In The Curious Case of Benjamin Button Brad Pitt teams up with his Fight Club director for the third time. Each of their previous creative collaborations (the other one was the serial killer drama Seven) has been a technical landmark in cinematic achievement. Button is no different.
There are surely many people around the world who believe that Mr Pitt is a living, breathing special effect. He is widely considered a very good looking man, his mate Angelina Jolie is considered some sort of gold standard for cinematic hotness and he has famous friends and untold millions with which to feed, clothe and facilitate the travel of his United Colours family.
He does charity work, is interested in architecture and the well being of the planet and he is reputed to be an easygoing, nice guy. Does that sound like a real person to you?
So it makes sense that he would be cast to play a character who ages in reverse, thereby rendering the majority of the character's time on screen a special effect of some sort or the other.
The story is told through notes in a diary that a dying woman named Daisy (Cate Blanchett), asks her daughter Caroline (Julia Ormond) to read to her while she lies in a New Orleans hospital. As storm clouds gather outside the hospital window we are eased into the life and times of Benjamin Button.
Once you wrap your head around the ageing in reverse concept, this is a simple enough story about a boy who begins life by being abandoned by his father at the steps of an old age home. He is taken in and raised by a big-hearted black woman named Queenie (Taraji P Henson) in a home full of senior citizens.

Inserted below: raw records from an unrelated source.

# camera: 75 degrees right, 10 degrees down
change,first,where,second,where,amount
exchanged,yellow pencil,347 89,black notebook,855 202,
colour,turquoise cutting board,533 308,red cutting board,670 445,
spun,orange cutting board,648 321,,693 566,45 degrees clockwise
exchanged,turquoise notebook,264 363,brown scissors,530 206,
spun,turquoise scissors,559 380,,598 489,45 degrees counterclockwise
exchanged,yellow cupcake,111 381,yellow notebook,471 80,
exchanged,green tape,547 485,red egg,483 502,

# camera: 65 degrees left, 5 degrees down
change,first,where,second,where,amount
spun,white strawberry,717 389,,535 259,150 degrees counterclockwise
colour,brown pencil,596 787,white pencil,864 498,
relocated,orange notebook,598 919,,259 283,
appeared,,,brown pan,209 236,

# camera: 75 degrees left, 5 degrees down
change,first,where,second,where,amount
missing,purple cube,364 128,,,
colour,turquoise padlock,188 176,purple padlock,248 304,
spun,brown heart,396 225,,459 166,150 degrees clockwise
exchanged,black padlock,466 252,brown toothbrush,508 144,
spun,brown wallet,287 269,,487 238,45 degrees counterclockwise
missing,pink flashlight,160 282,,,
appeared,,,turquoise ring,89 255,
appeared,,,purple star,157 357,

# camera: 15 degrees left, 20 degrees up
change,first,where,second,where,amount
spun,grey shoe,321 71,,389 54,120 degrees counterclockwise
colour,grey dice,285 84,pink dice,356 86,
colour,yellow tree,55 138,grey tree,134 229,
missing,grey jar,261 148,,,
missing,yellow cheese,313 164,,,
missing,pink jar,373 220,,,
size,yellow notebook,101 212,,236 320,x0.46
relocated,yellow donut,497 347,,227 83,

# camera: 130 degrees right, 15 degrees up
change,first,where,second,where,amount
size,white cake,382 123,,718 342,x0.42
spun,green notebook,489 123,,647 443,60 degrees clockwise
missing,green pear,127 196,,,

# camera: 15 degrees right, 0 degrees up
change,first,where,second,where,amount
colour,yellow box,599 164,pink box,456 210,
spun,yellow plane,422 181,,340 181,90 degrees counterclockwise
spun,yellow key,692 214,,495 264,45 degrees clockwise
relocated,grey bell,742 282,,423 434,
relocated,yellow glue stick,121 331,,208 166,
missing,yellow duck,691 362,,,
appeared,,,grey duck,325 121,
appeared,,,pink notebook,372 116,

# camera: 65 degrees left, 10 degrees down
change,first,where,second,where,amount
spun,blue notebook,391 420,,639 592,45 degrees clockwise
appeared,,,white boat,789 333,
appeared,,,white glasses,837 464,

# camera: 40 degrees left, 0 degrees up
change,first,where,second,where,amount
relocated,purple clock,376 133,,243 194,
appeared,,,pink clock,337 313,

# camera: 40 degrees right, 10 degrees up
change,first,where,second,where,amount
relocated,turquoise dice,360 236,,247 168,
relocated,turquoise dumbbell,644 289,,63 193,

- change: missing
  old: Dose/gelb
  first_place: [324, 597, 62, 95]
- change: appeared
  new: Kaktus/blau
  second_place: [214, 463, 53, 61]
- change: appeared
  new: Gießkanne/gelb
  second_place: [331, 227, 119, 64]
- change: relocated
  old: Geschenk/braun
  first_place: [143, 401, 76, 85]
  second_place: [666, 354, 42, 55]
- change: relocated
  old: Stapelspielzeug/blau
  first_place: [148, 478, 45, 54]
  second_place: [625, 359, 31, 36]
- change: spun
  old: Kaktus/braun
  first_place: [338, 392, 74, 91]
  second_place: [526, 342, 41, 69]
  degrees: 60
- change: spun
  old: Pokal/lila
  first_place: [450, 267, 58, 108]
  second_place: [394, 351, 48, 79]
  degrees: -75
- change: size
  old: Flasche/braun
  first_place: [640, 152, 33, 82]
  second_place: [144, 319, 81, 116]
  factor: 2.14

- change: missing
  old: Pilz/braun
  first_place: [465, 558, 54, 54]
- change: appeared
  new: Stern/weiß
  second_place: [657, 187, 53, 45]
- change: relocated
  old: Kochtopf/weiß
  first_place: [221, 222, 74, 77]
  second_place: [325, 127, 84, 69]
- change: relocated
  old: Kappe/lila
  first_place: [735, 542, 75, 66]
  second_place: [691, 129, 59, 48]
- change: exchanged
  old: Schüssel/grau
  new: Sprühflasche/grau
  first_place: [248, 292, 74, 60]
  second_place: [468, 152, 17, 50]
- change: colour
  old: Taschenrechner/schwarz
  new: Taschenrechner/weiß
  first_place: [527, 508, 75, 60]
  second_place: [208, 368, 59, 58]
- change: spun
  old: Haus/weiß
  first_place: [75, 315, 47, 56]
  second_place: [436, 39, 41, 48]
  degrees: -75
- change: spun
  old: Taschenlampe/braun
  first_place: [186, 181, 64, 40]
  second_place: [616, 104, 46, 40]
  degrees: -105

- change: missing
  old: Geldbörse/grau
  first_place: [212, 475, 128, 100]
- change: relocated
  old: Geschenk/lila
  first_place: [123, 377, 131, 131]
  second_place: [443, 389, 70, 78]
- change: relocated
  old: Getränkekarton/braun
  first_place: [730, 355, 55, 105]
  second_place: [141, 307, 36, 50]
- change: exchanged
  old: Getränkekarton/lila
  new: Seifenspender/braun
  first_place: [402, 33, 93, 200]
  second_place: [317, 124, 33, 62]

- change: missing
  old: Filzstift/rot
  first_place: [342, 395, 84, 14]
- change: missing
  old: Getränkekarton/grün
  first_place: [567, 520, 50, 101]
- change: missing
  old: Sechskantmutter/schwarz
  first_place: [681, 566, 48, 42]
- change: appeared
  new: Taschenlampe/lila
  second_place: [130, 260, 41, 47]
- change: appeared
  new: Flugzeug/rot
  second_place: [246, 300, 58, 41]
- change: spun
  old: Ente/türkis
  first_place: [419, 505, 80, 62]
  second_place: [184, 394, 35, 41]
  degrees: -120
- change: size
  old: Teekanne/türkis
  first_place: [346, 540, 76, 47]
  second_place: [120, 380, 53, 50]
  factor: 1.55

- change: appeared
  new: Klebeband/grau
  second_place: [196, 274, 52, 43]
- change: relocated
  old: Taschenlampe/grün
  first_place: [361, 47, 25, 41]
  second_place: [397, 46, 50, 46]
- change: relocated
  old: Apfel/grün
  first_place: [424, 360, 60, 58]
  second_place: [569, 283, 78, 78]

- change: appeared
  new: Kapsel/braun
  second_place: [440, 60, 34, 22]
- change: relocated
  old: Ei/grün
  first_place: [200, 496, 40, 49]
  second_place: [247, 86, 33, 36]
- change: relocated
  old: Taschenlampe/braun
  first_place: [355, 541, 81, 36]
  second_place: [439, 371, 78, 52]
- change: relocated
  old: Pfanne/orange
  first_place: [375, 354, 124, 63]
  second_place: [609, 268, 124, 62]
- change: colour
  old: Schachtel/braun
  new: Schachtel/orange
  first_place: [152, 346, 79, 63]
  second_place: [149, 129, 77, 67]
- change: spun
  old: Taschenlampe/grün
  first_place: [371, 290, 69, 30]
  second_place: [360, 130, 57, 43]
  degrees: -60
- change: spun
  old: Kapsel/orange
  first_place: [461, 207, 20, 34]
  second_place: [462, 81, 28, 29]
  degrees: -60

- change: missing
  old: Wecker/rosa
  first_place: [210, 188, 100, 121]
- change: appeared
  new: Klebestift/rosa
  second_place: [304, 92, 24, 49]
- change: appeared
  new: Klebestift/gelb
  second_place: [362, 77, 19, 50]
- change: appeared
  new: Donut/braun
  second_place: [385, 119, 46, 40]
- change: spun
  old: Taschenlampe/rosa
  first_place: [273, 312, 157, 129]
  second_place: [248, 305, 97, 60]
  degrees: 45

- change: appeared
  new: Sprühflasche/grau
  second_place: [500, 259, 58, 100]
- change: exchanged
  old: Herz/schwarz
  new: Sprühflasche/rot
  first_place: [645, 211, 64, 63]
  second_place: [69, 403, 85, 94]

Benjamin grows up (or is it down?), has little boy adventures in an old man's body, and meets the girl he will love for the rest of his life. He travels, he meets other women, reconnects with his father and at various points his life intersects with that of Daisy. The film is constructed around the core of a relationship forever unsettled by physical disparities and it is a difficult conceit to always have a firm grasp on.
Button's greatest achievements are technical ones. It isn't just Brad Pitt that gets the ageing down (and up) treatment. There are portions of the film where Ms Blanchett is made to look a lot younger than she is. And in the poise she exhibits as a young ballet dancer she manages a feat of physical acting that begs the question, "how much is real and how much a product of computerized effects and clever editing?"
Even the performances prove secondary to the technical achievements. Ms Blanchett is as good as ever and Ms Henson's performance should have easily won her the Supporting Actor Oscar (perhaps the Academy voters just didn't notice). As the unwittingly special lead character, Mr Pitt exhibits the quiet cool he has come to be recognised for on the big screen. Nothing fazes him and he seems to have little trouble inhabiting the skin of a genteel Southern gentleman from the last century. All told though, this is a director's film.
David Fincher has employed technology as a tool in his filmmaking even in movies set entirely in the real world (like his previous directorial outing Zodiac). In the recreation of period details and in the tweaking of simple moments to fit the experience of a man whose looks will always go in a contrary direction to everyone else's, the director and his team get it very right. But the technical achievement sometimes crushes the thought-provoking story about finding grace in ageing, under an avalanche of 'how did they do that' moments. This is one of those cases where a film's biggest strength is also its biggest weakness.
The Curious Case of Benjamin Button is a movie you have to watch at least once, if only to see what all the fuss is about. It is impressive what the filmmakers have managed to commit to celluloid in the name of realizing the fantasy that was first committed to paper as a short story by F Scott Fitzgerald in the 1920s.
Watch this one to see how filmmakers can use technology to build far more fantastical worlds than we are used to imagining. Then discuss with your friends how you would have done it differently.